TASK:
Edit the part of the records running from the start through the line containing "possible to build". Replace "free tiers" with "free plans", change nothing else, and leave the pictures out of your answer.

MATERIAL PROVIDED:
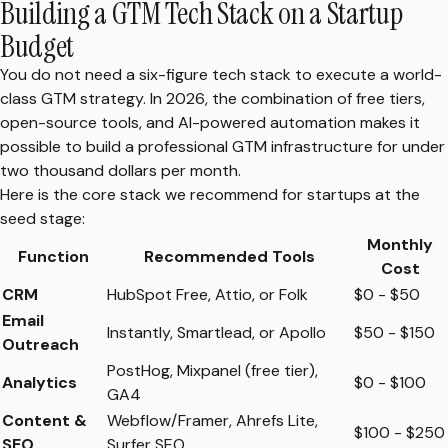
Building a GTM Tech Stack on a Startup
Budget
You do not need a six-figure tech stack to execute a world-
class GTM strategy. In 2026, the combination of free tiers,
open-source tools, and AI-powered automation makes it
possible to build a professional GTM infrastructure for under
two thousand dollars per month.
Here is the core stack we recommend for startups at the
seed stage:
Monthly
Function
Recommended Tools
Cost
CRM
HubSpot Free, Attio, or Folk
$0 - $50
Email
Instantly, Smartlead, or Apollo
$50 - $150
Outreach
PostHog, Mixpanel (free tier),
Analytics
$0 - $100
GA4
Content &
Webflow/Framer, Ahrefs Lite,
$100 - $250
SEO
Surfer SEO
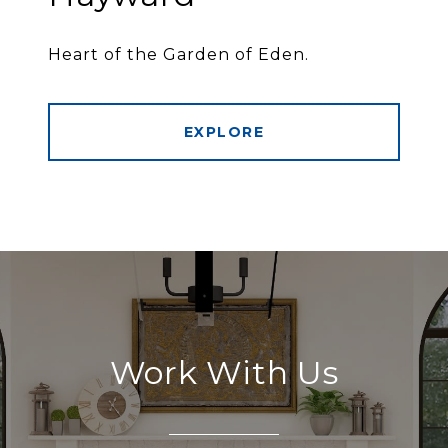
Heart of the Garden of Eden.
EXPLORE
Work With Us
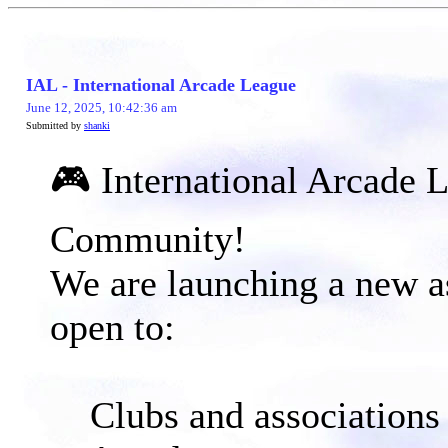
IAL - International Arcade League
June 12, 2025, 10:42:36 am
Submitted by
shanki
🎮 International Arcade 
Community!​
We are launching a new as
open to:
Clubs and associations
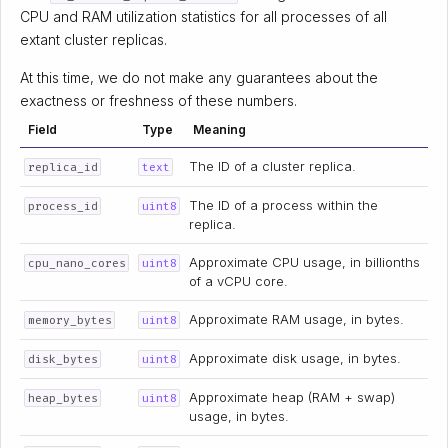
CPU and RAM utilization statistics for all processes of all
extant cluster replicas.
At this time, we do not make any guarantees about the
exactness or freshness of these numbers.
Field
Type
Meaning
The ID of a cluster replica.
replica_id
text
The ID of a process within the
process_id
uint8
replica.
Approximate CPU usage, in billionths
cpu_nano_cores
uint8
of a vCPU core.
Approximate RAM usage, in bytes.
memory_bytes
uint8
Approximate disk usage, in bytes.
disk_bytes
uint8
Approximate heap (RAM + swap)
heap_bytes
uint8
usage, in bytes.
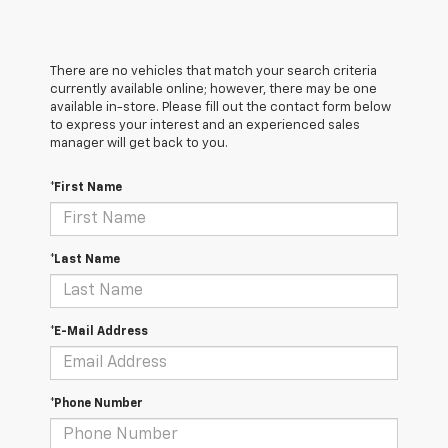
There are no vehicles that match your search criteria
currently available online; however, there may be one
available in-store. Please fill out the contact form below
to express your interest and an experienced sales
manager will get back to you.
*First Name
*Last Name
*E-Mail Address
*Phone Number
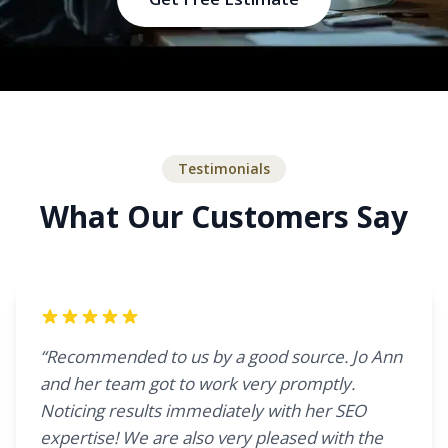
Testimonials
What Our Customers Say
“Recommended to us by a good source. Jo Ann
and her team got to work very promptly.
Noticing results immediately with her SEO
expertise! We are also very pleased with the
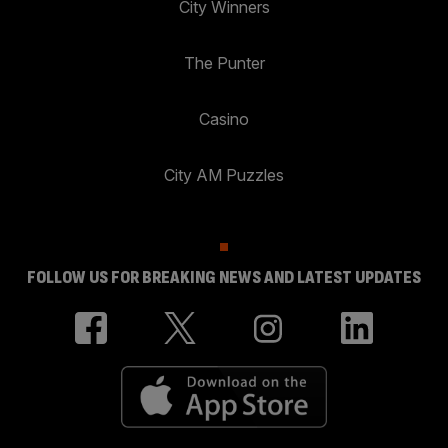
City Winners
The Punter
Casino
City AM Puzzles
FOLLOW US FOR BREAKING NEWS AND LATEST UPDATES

RESULT FOR THIS TASK:
Building a GTM Tech Stack on a Startup
Budget
You do not need a six-figure tech stack to execute a world-
class GTM strategy. In 2026, the combination of free plans,
open-source tools, and AI-powered automation makes it
possible to build a professional GTM infrastructure for under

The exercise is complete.